◆ Task item
Among the lines below, some may hold the word "renal"; state how many do, giving only the number.

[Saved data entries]
──────

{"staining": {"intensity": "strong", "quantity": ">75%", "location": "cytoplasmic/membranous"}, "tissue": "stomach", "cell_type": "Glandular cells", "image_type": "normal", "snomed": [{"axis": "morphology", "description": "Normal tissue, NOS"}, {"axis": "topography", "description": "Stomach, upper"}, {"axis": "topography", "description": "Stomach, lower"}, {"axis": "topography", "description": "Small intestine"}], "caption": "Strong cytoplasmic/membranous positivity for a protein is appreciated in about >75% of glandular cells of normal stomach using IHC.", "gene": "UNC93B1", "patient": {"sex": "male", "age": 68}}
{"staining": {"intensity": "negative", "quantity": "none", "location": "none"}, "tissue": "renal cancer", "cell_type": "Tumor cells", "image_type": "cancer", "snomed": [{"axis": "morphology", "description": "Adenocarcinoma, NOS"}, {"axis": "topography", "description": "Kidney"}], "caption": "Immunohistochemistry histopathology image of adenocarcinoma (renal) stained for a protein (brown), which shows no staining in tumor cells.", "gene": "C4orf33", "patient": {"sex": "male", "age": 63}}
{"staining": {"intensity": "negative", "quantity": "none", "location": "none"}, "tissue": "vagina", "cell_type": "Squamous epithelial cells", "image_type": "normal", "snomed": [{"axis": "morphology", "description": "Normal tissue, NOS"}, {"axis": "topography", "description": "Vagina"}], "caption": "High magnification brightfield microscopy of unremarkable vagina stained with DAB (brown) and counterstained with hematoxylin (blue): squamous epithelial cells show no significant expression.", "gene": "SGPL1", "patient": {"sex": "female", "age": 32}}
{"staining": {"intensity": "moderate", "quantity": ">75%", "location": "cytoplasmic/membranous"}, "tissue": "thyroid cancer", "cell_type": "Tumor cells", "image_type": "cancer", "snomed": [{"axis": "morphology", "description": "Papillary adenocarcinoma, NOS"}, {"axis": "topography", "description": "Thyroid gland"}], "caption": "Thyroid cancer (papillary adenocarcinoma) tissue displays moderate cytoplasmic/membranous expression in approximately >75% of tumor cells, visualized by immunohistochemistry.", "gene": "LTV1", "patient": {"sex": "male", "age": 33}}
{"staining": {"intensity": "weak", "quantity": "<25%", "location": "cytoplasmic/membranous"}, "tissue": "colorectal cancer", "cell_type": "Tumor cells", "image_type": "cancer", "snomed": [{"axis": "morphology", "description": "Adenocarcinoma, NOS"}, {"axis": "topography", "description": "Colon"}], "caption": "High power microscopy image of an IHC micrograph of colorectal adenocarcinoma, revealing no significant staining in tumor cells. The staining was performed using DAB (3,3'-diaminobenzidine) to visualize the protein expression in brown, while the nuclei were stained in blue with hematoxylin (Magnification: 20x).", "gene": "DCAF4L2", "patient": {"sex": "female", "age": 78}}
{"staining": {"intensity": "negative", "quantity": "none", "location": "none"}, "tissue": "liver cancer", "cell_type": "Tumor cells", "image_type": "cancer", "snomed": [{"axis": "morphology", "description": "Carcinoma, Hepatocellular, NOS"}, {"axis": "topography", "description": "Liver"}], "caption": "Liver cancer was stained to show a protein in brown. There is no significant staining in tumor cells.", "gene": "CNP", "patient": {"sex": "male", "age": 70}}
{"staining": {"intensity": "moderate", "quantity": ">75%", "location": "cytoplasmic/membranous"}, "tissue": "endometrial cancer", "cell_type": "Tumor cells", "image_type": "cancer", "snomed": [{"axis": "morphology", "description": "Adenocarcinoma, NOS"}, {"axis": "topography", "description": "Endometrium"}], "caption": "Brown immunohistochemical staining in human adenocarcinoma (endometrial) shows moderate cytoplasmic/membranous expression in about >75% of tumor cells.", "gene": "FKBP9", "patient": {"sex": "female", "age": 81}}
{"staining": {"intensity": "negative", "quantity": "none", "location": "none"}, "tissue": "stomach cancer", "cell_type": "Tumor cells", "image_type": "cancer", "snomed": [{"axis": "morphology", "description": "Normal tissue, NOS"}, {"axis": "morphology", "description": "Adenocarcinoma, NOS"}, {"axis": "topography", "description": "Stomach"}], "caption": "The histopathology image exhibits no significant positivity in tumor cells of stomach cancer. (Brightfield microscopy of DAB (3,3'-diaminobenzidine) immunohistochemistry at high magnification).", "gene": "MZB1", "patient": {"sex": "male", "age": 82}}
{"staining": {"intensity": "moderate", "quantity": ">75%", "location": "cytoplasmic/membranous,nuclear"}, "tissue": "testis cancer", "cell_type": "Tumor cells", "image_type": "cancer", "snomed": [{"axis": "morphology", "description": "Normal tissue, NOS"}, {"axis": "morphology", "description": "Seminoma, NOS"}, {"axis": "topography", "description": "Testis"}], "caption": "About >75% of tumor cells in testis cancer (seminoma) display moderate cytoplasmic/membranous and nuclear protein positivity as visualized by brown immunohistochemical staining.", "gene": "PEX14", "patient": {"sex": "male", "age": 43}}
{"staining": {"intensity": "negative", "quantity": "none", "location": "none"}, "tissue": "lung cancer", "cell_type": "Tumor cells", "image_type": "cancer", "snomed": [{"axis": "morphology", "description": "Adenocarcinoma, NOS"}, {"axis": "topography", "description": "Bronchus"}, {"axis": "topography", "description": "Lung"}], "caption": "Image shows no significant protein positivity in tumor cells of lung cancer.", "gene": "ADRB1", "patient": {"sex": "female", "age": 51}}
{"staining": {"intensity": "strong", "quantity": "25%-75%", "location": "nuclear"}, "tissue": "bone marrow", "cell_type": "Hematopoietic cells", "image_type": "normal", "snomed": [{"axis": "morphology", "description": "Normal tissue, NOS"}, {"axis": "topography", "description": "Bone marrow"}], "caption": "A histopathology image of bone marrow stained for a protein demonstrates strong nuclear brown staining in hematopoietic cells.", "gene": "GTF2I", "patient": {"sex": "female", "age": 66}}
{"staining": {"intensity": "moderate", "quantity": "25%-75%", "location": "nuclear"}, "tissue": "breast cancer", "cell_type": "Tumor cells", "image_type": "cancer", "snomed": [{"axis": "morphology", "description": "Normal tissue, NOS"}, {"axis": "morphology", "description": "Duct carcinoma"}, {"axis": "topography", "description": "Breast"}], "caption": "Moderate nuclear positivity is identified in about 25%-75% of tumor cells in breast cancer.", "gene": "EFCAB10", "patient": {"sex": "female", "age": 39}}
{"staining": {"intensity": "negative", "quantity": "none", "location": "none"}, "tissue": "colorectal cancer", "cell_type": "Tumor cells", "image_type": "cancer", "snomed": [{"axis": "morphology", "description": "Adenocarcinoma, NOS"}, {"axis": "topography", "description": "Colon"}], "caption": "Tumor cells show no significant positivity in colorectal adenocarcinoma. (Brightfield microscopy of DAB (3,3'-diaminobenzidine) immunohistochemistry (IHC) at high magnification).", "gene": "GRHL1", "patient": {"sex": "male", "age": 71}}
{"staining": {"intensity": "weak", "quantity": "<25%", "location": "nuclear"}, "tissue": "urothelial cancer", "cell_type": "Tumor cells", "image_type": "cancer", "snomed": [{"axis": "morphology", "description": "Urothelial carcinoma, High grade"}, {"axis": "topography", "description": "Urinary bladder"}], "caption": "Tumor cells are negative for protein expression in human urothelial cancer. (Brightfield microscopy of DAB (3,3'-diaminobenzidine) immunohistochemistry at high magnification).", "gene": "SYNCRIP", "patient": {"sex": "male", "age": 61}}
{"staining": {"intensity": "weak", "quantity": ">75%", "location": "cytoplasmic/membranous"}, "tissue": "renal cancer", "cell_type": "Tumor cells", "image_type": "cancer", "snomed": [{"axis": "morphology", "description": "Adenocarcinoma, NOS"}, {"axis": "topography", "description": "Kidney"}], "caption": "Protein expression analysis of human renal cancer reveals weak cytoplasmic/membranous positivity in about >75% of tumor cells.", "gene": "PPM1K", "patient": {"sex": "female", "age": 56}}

──────

◆ Exercise answer
2